WHAT THIS TASK INVOLVES
Keep the text of the data exactly as it is and omit each picture from the copy.

___ SUPPLIED ENTRIES ___

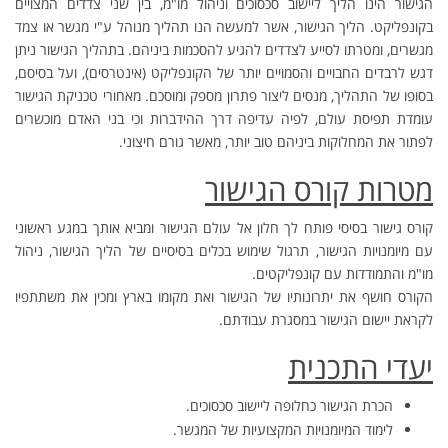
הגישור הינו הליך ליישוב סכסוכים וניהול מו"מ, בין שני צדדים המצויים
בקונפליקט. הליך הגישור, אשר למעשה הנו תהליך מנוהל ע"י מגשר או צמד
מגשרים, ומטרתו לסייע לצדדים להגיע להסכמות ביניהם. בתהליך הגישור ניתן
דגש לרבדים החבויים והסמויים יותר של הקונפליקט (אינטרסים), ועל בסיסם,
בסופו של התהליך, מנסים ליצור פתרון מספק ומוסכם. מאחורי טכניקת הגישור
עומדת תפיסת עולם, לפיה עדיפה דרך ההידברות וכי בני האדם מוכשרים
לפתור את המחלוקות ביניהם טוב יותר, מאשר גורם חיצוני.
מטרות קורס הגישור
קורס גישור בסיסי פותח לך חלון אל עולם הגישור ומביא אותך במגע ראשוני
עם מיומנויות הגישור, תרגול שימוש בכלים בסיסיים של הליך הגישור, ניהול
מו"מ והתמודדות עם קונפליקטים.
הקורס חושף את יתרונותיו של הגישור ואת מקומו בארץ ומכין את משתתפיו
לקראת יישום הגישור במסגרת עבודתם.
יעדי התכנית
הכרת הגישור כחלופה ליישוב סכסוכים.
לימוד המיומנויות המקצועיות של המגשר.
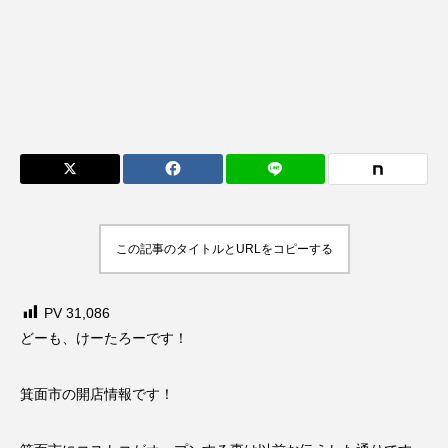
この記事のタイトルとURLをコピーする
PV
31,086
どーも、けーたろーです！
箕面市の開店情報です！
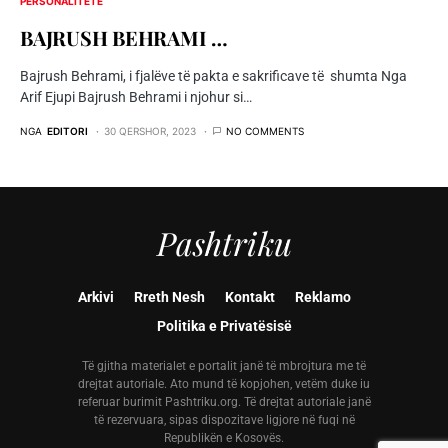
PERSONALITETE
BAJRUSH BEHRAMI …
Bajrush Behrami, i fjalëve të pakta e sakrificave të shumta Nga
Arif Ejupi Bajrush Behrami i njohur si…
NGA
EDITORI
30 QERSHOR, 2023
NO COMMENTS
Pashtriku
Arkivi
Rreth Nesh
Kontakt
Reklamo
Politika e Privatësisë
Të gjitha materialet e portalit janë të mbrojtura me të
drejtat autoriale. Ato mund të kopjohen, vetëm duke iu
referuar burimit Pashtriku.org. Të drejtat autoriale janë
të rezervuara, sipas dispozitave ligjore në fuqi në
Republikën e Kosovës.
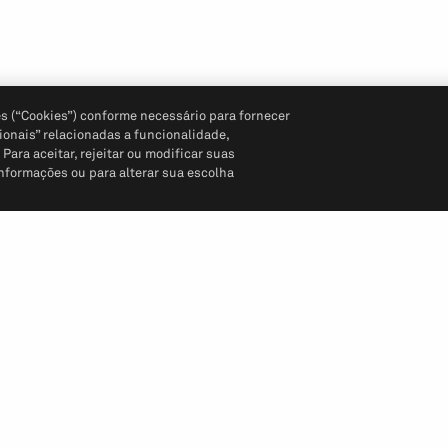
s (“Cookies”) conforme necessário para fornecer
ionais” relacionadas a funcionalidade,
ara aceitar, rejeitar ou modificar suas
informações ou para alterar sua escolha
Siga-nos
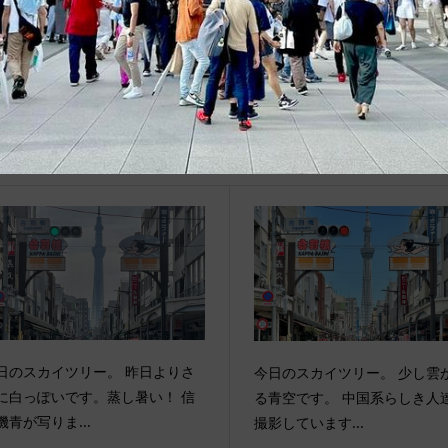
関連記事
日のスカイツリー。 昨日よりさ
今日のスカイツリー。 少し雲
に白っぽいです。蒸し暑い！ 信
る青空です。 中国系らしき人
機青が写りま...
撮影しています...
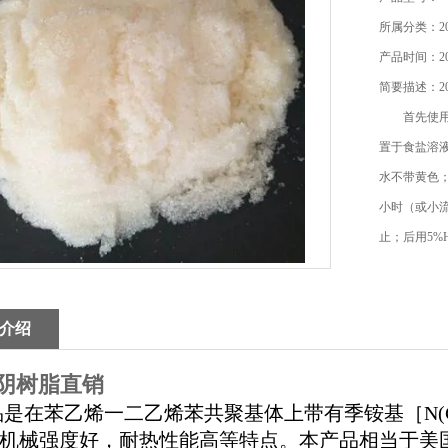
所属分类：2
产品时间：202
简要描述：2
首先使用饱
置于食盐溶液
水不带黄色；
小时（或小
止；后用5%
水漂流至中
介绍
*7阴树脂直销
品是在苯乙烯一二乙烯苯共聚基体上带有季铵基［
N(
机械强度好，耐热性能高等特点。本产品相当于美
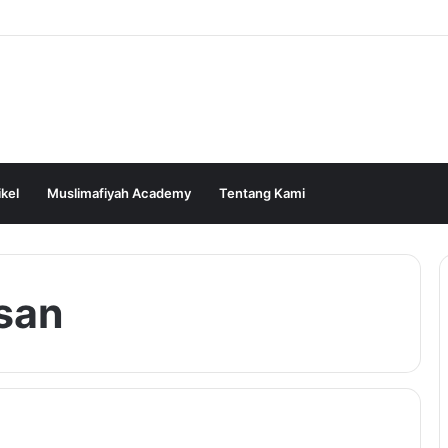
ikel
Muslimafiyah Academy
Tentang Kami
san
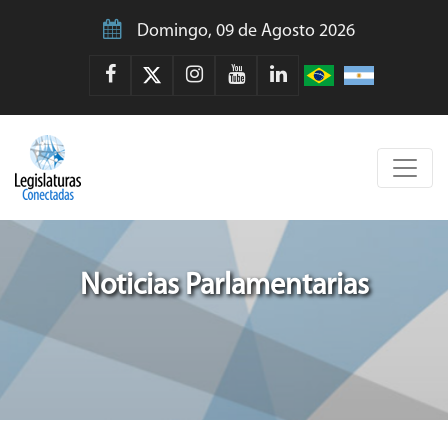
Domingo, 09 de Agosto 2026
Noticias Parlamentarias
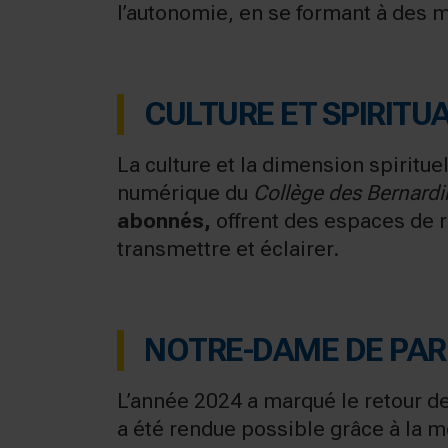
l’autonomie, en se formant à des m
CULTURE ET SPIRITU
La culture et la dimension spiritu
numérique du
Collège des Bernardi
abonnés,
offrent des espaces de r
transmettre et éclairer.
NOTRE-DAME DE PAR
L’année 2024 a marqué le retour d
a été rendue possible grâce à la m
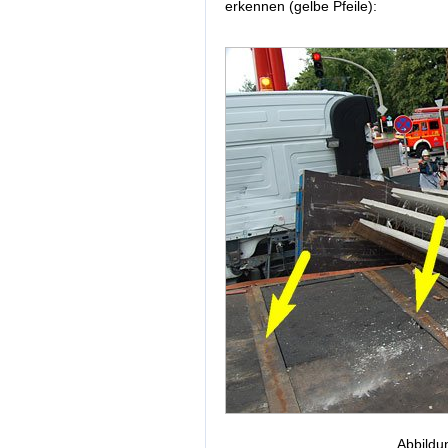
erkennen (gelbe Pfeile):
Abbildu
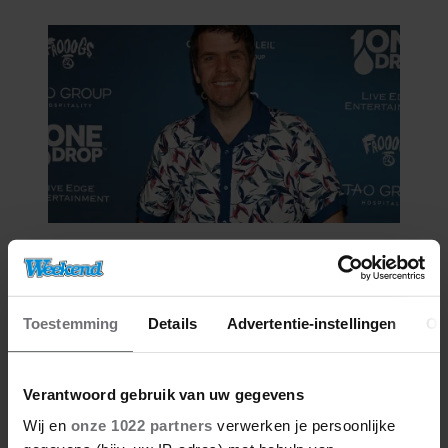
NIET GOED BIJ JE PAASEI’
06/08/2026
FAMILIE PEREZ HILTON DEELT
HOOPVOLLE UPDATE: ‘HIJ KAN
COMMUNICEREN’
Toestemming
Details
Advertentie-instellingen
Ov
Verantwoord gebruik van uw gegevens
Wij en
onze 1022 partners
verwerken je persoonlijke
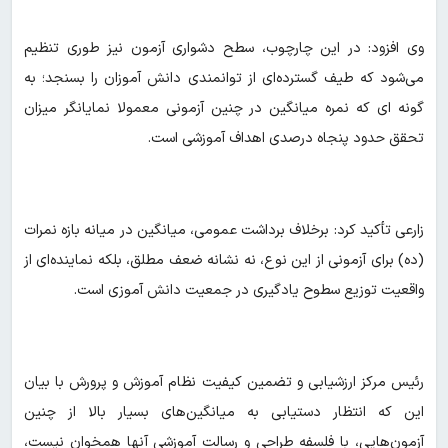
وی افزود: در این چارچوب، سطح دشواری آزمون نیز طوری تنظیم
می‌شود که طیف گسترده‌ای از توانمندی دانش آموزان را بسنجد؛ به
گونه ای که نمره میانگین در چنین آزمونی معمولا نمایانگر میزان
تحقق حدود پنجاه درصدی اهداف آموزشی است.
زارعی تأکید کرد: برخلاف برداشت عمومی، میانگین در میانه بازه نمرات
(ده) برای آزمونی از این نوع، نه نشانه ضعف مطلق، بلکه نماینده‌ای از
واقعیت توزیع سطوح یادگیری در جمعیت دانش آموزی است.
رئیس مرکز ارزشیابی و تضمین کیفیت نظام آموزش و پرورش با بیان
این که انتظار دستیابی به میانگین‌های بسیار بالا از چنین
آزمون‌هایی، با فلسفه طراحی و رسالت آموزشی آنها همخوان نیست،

___

RESPONSE AREA
הגישור הינו הליך ליישוב סכסוכים וניהול מו"מ, בין שני צדדים המצויים
בקונפליקט. הליך הגישור, אשר למעשה הנו תהליך מנוהל ע"י מגשר או צמד
מגשרים, ומטרתו לסייע לצדדים להגיע להסכמות ביניהם. בתהליך הגישור ניתן
דגש לרבדים החבויים והסמויים יותר של הקונפליקט (אינטרסים), ועל בסיסם,
בסופו של התהליך, מנסים ליצור פתרון מספק ומוסכם. מאחורי טכניקת הגישור
עומדת תפיסת עולם, לפיה עדיפה דרך ההידברות וכי בני האדם מוכשרים
לפתור את המחלוקות ביניהם טוב יותר, מאשר גורם חיצוני.
מטרות קורס הגישור
קורס גישור בסיסי פותח לך חלון אל עולם הגישור ומביא אותך במגע ראשוני
עם מיומנויות הגישור, תרגול שימוש בכלים בסיסיים של הליך הגישור, ניהול
מו"מ והתמודדות עם קונפליקטים.
הקורס חושף את יתרונותיו של הגישור ואת מקומו בארץ ומכין את משתתפיו
לקראת יישום הגישור במסגרת עבודתם.
יעדי התכנית
הכרת הגישור כחלופה ליישוב סכסוכים.
לימוד המיומנויות המקצועיות של המגשר.
この記事のタイトルとURLをコピーする
PV
31,086
どーも、けーたろーです！
箕面市の開店情報です！
PERSONALITETE
BAJRUSH BEHRAMI …
Bajrush Behrami, i fjalëve të pakta e sakrificave të shumta Nga
Arif Ejupi Bajrush Behrami i njohur si…
NGA
EDITORI
30 QERSHOR, 2023
NO COMMENTS
Pashtriku
Arkivi
Rreth Nesh
Kontakt
Reklamo
Politika e Privatësisë
Të gjitha materialet e portalit janë të mbrojtura me të
drejtat autoriale. Ato mund të kopjohen, vetëm duke iu
referuar burimit Pashtriku.org. Të drejtat autoriale janë
të rezervuara, sipas dispozitave ligjore në fuqi në
Republikën e Kosovës.
s (“Cookies”) conforme necessário para fornecer
ionais” relacionadas a funcionalidade,
ara aceitar, rejeitar ou modificar suas
informações ou para alterar sua escolha
Siga-nos
関連記事
日のスカイツリー。 昨日よりさ
今日のスカイツリー。 少し雲
に白っぽいです。蒸し暑い！ 信
る青空です。 中国系らしき人
機青が写りま...
撮影しています...
所属分类：2
产品时间：202
简要描述：2
首先使用饱
置于食盐溶液
水不带黄色；
小时（或小
止；后用5%
水漂流至中
介绍
*7阴树脂直销
品是在苯乙烯一二乙烯苯共聚基体上带有季铵基［
N(
机械强度好，耐热性能高等特点。本产品相当于美
ikel
Muslimafiyah Academy
Tentang Kami
san
Domingo, 09 de Agosto 2026
Noticias Parlamentarias
l’autonomie, en se formant à des m
CULTURE ET SPIRITU
La culture et la dimension spiritu
numérique du
Collège des Bernardi
abonnés,
offrent des espaces de r
transmettre et éclairer.
NOTRE-DAME DE PAR
L’année 2024 a marqué le retour d
a été rendue possible grâce à la m
erkennen (gelbe Pfeile):
Abbildu
NIET GOED BIJ JE PAASEI’
06/08/2026
FAMILIE PEREZ HILTON DEELT
HOOPVOLLE UPDATE: ‘HIJ KAN
COMMUNICEREN’
Toestemming
Details
Advertentie-instellingen
Ov
Verantwoord gebruik van uw gegevens
Wij en
onze 1022 partners
verwerken je persoonlijke
وی افزود: در این چارچوب، سطح دشواری آزمون نیز طوری تنظیم
می‌شود که طیف گسترده‌ای از توانمندی دانش آموزان را بسنجد؛ به
گونه ای که نمره میانگین در چنین آزمونی معمولا نمایانگر میزان
تحقق حدود پنجاه درصدی اهداف آموزشی است.
زارعی تأکید کرد: برخلاف برداشت عمومی، میانگین در میانه بازه نمرات
(ده) برای آزمونی از این نوع، نه نشانه ضعف مطلق، بلکه نماینده‌ای از
واقعیت توزیع سطوح یادگیری در جمعیت دانش آموزی است.
رئیس مرکز ارزشیابی و تضمین کیفیت نظام آموزش و پرورش با بیان
این که انتظار دستیابی به میانگین‌های بسیار بالا از چنین
آزمون‌هایی، با فلسفه طراحی و رسالت آموزشی آنها همخوان نیست،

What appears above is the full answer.